高カロリー・高糖質・高脂質の間食は、肥満・糖尿病・高脂血症といった生活習慣病のリスクを高めます。
体に不調が起きれば、仕事のパフォーマンスもおのずと低下します。ただでさえ栄養バランスが崩れているところに、仕事のパフォーマンス低下による自信喪失や自己嫌悪が加われば、メンタルヘルスに悪影響を与える可能性も高まるでしょう。
心身の健康を考えるなら、間食の取り方にはくれぐれも慎重になる必要がありそうです。
3.特定の間食をやめられない場合、栄養が不足している可能性もあり得る
摂取カロリーそのものは十分にもかかわらず、必要な栄養が摂取できていない状態を『新型栄養失調』といいます。間食をやめられない原因が、特定の食べ物に対する強い欲求である場合、この新型栄養失調に陥っている可能性について考えてみる必要があるでしょう。
たとえば甘いものをやめられない場合、三大栄養素として知られる『炭水化物(脂質)』『タンパク質』『脂質』が不足している可能性が考えられます。
三大栄養素は、体を作り動かすために必要不可欠なエネルギー源です。甘いものへの強い欲求は、エネルギー供給が不十分なことによる体からのSOSサインといってよいでしょう。
同様に、ジャンクフードがやめられない場合にはカリウム不足が、しょっぱいものがやめられない場合にはミネラル不足が疑われます。

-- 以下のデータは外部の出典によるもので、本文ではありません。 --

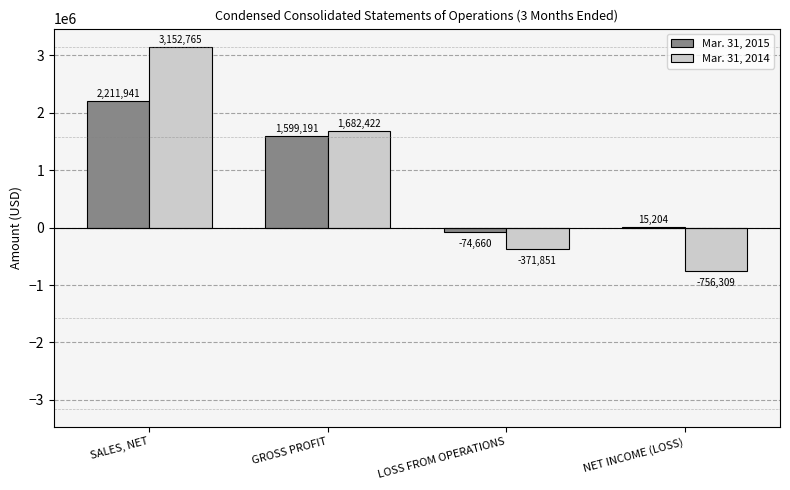

What is the total value across all series at SALES, NET?

5364706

「どうしても○○がやめられない」と感じたら、特に不足している栄養素がないかどうかを振り返ってみる必要があるでしょう。
4.間食を通して心を安定させる人もいる
カロリー過多への抵抗から、間食についてネガティブな印象を持つ人もいます。
しかし、間食は必ずしも悪いことではありません。なぜなら、心を安定させるための手段として間食を求めるケースもあるからです。
このタイプの人にとって、間食は一種のストレス発散行為です。「カロリーが気になるから」と無理に間食をやめてしまえば、ストレスは解消されません。蓄積したストレスは、メンタルヘルスを悪化させる大きな原因となるでしょう。
「甘いものを食べると気持ちが落ち着く」「間食の時間が楽しみ」という場合、無理に間食を控えるのはかえって逆効果です。カロリーや栄養素に注意しつつ、メンタルヘルスを良好に保つ一つの手段として間食を楽しみましょう。
間食をすべき人、前向きに検討していい人
必要な栄養素を3度の食事から十分に取れている人にとって、間食は必要不可欠なものではありません。一方で、中には積極的に間食を食べたほうがいい人もいます。
間食を食べたほうがいい人と、その主な理由を確認していきましょう。
幼児や子ども
日々成長し、活発に活動する幼児や子供の体は、常に多くの栄養を必要としています。
一方、幼児の胃袋の大きさは大人の1/3程度にすぎず、消化機能も未熟です。また、1度に食べられる量も決して多くありません。3度の食事だけで必要な栄養を十分に摂取するのは難しいのが現実です。
間食は、そんな幼児や子どもにとって絶好の栄養摂取源です。
エネルギー補給にぴったりな『おにぎり』『バナナ』・丈夫な骨や歯を作るのを助ける『牛乳』『チーズ』・ビタミンやミネラル補給ができる『果物』『野菜』などをじょうずに組み合わせることで、幼児や子どもに必要な栄養を効率的に補うことができるでしょう。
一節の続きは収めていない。